(openPR) Viele Städte, Kommunen und Schulen sind aktuell auf der Suche nach technischer Unterstützung zur schnellen Alarmierung im Falle eines Amoklaufes. Aber was muss solch ein System denn überhaupt können, um sich Amok Alarmierungssystem nennen zu dürfen?
In einem Satz kann man diese Frage wie folgt beantworten: „Ein Amok Alarmierungssystem muss einfach, schnell und zuverlässig im Gefahrenfall intern und extern alarmieren, um Menschenleben retten zu können.“
Ein Amoklauf stellt in jedem Fall eine Extremsituation für alle Beteiligten dar. Die alarmierende Person sollte also nicht durch einschränkende Sicherheitsbarrieren, wie die Eingabe einer PIN- oder Gefahrennummer von der Alarmierung abgehalten werden. Auch ein Amokmelder, der wie ein Feuermelder an der Wand montiert ist kann im Gefahrenfall nicht immer erreichbar sein oder missbraucht werden. Die praktikabelste und zuverlässigste Lösung ist ein mobiler Sender mit dem man - zur Not auch verdeckt aus der Hosentasche heraus - einen Amokalarm auslösen kann.

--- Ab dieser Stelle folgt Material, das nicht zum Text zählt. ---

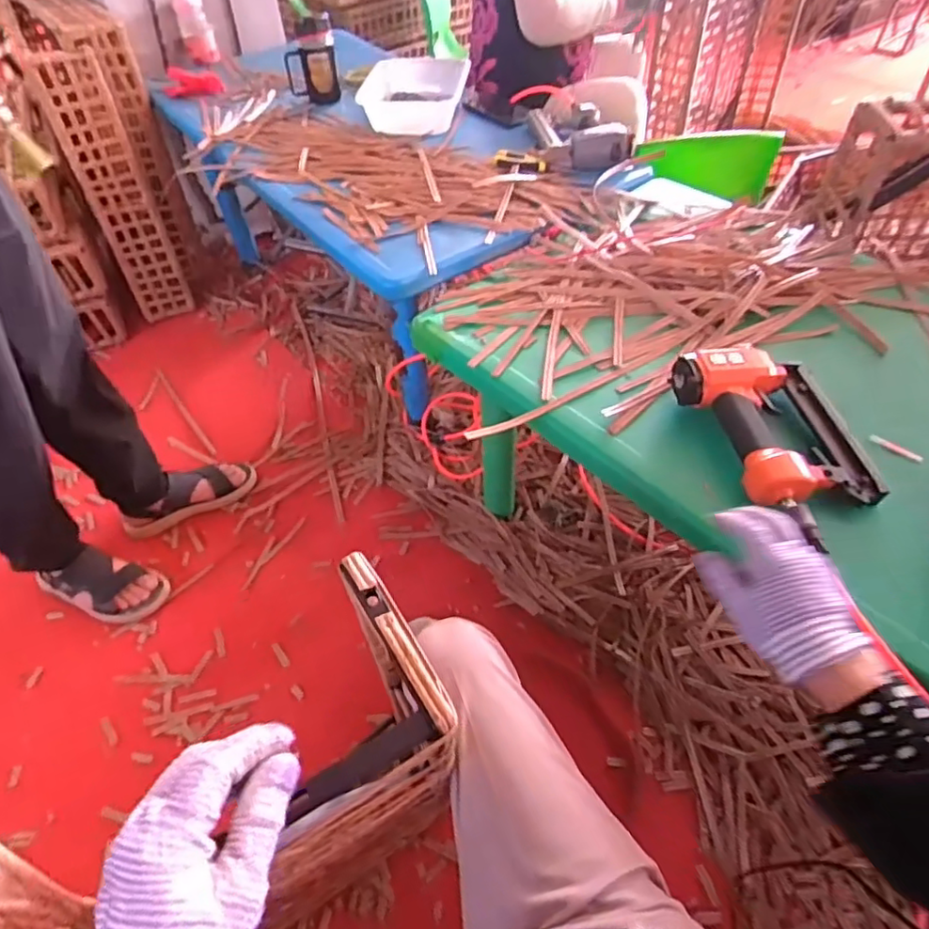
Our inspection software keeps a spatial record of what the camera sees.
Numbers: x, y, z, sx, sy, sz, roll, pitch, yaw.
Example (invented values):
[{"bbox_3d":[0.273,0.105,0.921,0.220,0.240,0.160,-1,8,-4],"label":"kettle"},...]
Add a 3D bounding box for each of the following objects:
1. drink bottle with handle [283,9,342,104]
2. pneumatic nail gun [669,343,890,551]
[{"bbox_3d":[-0.347,-0.911,1.349,0.116,0.152,0.088,-12,51,-7],"label":"drink bottle with handle"},{"bbox_3d":[0.332,-0.048,0.638,0.143,0.049,0.208,-8,49,-3],"label":"pneumatic nail gun"}]

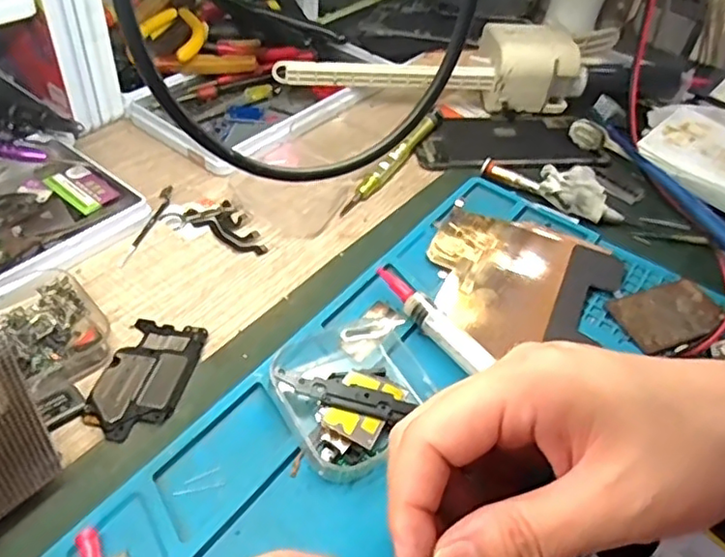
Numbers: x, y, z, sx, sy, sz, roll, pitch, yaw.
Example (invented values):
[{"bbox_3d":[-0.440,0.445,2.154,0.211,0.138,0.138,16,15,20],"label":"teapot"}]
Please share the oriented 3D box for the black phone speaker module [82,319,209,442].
[{"bbox_3d":[-0.098,0.043,0.280,0.038,0.006,0.063,10,43,5],"label":"black phone speaker module"}]

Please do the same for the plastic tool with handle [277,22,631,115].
[{"bbox_3d":[0.058,-0.165,0.475,0.237,0.053,0.068,5,43,0],"label":"plastic tool with handle"}]

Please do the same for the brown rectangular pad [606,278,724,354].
[{"bbox_3d":[0.165,0.018,0.331,0.059,0.004,0.036,-13,46,-18],"label":"brown rectangular pad"}]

Das System muss schnell funktionieren. Zwischen Auslösung und Alarmierung dürfen maximal wenige Sekunden liegen. Eine Alarmfreigabe durch eine autorisierte Person, die die Lage zuerst einmal prüfen und bewerten muss scheidet aus. Es ist nicht möglich die Situation unverzüglich objektiv zu beurteilen und eine richtige Entscheidung zu treffen.

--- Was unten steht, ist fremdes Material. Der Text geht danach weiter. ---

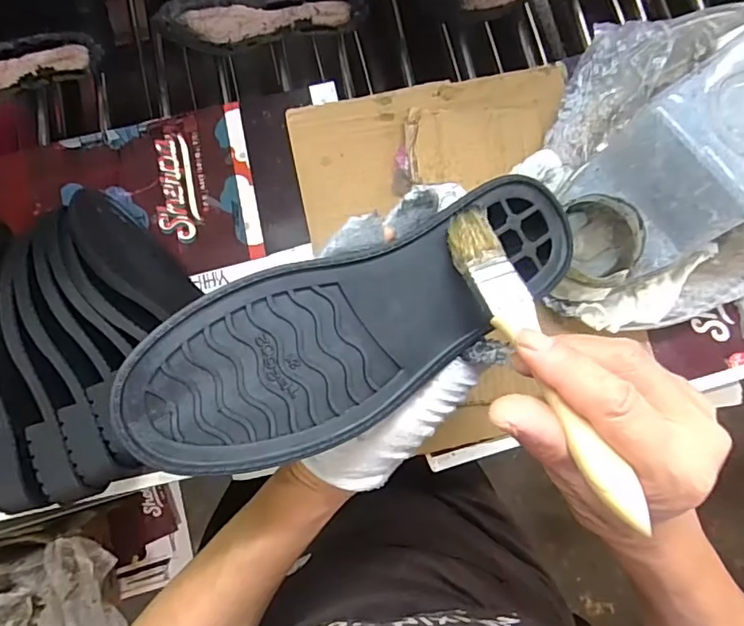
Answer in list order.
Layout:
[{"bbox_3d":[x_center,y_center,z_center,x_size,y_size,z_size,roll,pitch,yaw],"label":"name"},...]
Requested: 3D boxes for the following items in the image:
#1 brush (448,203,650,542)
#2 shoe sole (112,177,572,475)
[{"bbox_3d":[0.068,0.015,0.220,0.021,0.005,0.144,-22,67,-4],"label":"brush"},{"bbox_3d":[0.000,0.003,0.247,0.219,0.028,0.075,-26,98,-17],"label":"shoe sole"}]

Durch die Direktalarmierung - ohne den zusätzlichen „Faktor Mensch“ - muss dann natürlich auch gewährleistet sein, dass es nicht zu Fehlalarmen kommen kann, da ein solcher mit enormen Einsatzkosten und vor allem psychischer Belastung auf Seiten der Schüler, Lehrer und auch der Einsatzkräfte verbunden ist.
Das Unternehmen EMERCOS Alarmierungssysteme GmbH mit Standort in Ludwigshafen am Rhein wirbt mit dem Konzept „Alarmierung auf Knopfdruck“ und erfüllt mit ihren Produkten alle vorab genannten Voraussetzungen.
Objekte werden von EMERCOS Vertriebspartnern mit einem oder mehreren Empfangssystemen ausgestattet. Alle zur Auslösung eines Alarmes berechtigten Personen erhalten einen persönlichen, also eindeutig zugeordneten Funkhandsender. Die Übertragung der Signale erfolgt per Funk und ist verschlüsselt. Nach Auslösen des Alarms startet der vordefinierte Notfallplan. Das System kann Nachrichten per Telefon, SMS, E-Mail und Fax versenden, stillen Alarm auslösen oder Lautsprecheranlagen und Klingeln zur Warnung der Schüler und Lehrer ansteuern. Polizei, Krankenwagen und Feuerwehr können parallel dazu vollautomatisch und in Sekundenschnelle alarmiert werden. „Neben unseren Zentralen und Funkhandsendern bieten wir mittlerweile sogar in das System integrierbare Funklautsprecher an. Dies ist vor allem für Schulen interessant, die über keine elektronische Lautsprecheranlage (ELA) verfügen und dennoch Wert auf eine akustische interne Alarmierung legen.“, so ein Vertreter des Unternehmens.
Das Unternehmen hat in 2010 bereits viele Schulen - vor allem in Rheinland-Pfalz, Baden-Württemberg, Nordrhein-Westfalen und im Saarland für das System begeistern können und rechnet im Jahr 2011 weiter mit Wachstum in den Unternehmensbereichen Amok Alarmierung und quittierte Funkscharf- und Unscharfschaltung von Alarmanlagen.